Me estaba sosteniendo sobre el pie bueno. Cuando apoyé el otro para alejarme del sargento, me dio una sacudida que llegó hasta la cadera. Apreté bien las muelas y empecé a abrirme paso con mucho dolor entre la gente para llegar a la otra acera.

No veía a la princesa entre los presentes. Tenía la sensación de que, después del general, ella era el miembro más importante del grupo. Supuse que si estaba en casa y todavía no sospechaba nada podría acercarme a ella lo suficiente para atraparla sin que armase un gran lío.

Caminar era un infierno. Me subía la temperatura. Estaba sudando mares.

—Señor, por ahí no ha pasado nadie.

El repartidor de periódicos al que faltaba una pierna estaba a mi lado. Lo saludé como si mi vida dependiera de él.

—Ven conmigo —le dije, tomando su brazo—. Lo has hecho muy bien ahí abajo y ahora quiero que me ayudes con otra cosa.

A media manzana de la calle principal lo acompañé hasta el porche de una pequeña casita amarilla. La puerta principal estaba abierta, pues así se había quedado, sin duda, al salir los ocupantes de la casa a recibir a la policía y los marines. Justo al otro lado de la puerta, junto a un anaquel, había una silla de mimbre. Llevé el allanamiento al extremo de arrastrar aquella silla hasta el soportal.
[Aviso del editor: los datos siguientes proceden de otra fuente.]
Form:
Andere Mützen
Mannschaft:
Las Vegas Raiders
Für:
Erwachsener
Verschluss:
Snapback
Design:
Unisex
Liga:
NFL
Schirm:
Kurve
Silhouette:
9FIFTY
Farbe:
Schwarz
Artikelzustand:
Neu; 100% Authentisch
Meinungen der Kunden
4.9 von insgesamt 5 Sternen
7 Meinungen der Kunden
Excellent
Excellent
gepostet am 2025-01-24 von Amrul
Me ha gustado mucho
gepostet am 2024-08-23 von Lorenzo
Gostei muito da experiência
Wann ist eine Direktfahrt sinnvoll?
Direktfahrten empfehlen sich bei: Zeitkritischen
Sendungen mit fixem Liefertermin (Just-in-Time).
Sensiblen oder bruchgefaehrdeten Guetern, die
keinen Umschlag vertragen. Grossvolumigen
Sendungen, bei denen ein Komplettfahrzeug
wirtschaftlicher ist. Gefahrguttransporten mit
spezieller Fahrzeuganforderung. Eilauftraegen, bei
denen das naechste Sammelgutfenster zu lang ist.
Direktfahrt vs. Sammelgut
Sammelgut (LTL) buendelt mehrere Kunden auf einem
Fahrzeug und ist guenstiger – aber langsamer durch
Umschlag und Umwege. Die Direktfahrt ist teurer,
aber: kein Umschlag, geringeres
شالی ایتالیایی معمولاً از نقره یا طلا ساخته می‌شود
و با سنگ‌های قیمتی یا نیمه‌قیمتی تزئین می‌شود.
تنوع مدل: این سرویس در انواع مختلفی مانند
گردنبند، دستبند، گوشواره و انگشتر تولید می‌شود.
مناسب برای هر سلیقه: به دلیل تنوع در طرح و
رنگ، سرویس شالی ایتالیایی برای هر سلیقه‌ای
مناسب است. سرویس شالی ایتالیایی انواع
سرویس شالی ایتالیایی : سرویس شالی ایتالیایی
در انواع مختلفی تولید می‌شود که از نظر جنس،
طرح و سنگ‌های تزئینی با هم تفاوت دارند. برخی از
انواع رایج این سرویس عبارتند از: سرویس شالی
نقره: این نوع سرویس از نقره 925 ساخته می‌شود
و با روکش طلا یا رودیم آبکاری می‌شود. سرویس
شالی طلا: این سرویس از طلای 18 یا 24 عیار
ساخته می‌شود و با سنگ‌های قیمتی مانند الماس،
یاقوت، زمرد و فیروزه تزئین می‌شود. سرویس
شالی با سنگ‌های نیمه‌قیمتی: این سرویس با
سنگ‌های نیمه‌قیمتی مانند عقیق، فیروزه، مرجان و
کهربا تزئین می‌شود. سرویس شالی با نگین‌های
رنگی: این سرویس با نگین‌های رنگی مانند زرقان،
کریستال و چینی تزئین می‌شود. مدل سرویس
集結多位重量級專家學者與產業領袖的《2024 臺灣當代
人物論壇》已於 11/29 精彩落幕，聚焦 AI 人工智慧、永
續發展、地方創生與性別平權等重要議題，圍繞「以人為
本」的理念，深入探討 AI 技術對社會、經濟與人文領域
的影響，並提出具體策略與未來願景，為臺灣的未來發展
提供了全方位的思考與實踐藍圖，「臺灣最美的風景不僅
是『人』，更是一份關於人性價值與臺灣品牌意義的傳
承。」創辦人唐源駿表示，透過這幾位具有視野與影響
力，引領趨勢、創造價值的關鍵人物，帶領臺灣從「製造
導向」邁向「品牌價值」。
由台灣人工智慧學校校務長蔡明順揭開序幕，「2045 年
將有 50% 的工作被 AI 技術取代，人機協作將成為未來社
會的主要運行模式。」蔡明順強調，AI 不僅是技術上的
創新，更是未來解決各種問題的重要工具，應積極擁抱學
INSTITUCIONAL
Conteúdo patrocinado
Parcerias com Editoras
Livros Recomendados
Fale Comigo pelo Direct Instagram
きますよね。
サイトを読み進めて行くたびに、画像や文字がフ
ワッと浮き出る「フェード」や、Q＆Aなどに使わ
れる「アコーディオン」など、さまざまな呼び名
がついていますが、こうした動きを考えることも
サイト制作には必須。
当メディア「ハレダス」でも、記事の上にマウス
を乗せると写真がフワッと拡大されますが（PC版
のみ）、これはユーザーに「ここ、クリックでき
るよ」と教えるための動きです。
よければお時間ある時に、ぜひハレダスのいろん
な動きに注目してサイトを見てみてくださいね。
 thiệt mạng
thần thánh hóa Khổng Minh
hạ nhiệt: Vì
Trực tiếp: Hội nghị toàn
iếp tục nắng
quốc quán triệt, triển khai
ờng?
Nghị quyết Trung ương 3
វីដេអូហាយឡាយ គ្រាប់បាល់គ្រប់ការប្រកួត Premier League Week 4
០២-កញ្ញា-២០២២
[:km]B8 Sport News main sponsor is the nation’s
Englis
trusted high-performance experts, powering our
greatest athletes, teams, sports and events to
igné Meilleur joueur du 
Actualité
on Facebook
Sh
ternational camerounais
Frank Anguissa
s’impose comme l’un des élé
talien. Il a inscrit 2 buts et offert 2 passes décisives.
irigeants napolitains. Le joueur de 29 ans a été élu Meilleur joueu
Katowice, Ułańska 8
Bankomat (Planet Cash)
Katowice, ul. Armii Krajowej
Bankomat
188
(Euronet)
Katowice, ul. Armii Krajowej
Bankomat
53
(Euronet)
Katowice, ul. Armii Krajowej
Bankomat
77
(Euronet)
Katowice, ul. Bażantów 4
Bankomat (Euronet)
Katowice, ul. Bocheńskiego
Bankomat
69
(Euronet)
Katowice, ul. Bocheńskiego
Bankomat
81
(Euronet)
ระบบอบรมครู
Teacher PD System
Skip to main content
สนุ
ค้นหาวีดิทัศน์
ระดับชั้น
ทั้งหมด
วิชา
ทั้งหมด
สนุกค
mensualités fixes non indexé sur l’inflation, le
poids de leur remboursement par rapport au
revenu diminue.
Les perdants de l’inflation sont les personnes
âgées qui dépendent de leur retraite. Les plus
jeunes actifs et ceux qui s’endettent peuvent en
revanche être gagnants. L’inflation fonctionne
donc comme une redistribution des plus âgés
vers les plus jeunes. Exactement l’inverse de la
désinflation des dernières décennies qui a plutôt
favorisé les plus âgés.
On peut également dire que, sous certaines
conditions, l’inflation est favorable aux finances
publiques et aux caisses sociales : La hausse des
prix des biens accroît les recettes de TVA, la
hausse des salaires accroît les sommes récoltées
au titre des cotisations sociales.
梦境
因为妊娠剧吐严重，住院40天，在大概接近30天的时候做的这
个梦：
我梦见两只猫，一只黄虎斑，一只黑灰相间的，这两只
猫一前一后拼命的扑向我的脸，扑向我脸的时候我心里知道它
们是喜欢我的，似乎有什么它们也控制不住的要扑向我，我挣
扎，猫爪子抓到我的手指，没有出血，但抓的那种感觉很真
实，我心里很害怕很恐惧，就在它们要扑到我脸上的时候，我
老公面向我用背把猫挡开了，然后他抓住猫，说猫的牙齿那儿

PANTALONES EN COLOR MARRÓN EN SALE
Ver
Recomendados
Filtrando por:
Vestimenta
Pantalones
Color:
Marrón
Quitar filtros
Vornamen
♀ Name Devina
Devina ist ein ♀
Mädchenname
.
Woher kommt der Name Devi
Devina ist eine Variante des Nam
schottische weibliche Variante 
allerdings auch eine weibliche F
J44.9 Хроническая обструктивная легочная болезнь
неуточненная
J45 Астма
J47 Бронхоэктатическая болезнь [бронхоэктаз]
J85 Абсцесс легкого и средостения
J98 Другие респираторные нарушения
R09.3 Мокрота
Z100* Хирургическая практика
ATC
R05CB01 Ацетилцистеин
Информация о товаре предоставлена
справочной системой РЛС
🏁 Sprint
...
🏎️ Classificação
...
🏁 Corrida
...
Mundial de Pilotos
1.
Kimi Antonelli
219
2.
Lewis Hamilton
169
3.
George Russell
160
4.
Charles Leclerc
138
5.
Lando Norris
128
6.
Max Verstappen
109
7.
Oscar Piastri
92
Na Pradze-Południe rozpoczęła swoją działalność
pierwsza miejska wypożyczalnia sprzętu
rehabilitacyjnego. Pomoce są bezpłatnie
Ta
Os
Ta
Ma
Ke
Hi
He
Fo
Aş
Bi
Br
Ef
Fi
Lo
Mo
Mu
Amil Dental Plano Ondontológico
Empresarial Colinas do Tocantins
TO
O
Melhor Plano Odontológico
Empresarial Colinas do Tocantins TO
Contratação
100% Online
—Siéntate, hijo —insté al muchacho.

Se sentó y alzó su cara pecosa para mirarme con desconcierto. Cogí con fuerza su muleta y se la arranqué de la mano.

—Te la alquilo por cinco pavos —le dije—. Y si la pierdo te compraré una de marfil y oro.

Me eché la muleta bajo el brazo y empecé a avanzar colina arriba.

Era mi primera experiencia con una muleta. No batí ningún récord. Pero fue mucho mejor que ir tambaleándome por ahí con un tobillo torcido y sin curar.

La colina era más alta y pronunciada que algunas montañas que he conocido, pero al fin tuve bajo mis pies el camino de grava que llevaba a la casa de los rusos.

Estaba todavía a unos cuatro metros de la casa cuando la princesa Zhukovski abrió la puerta.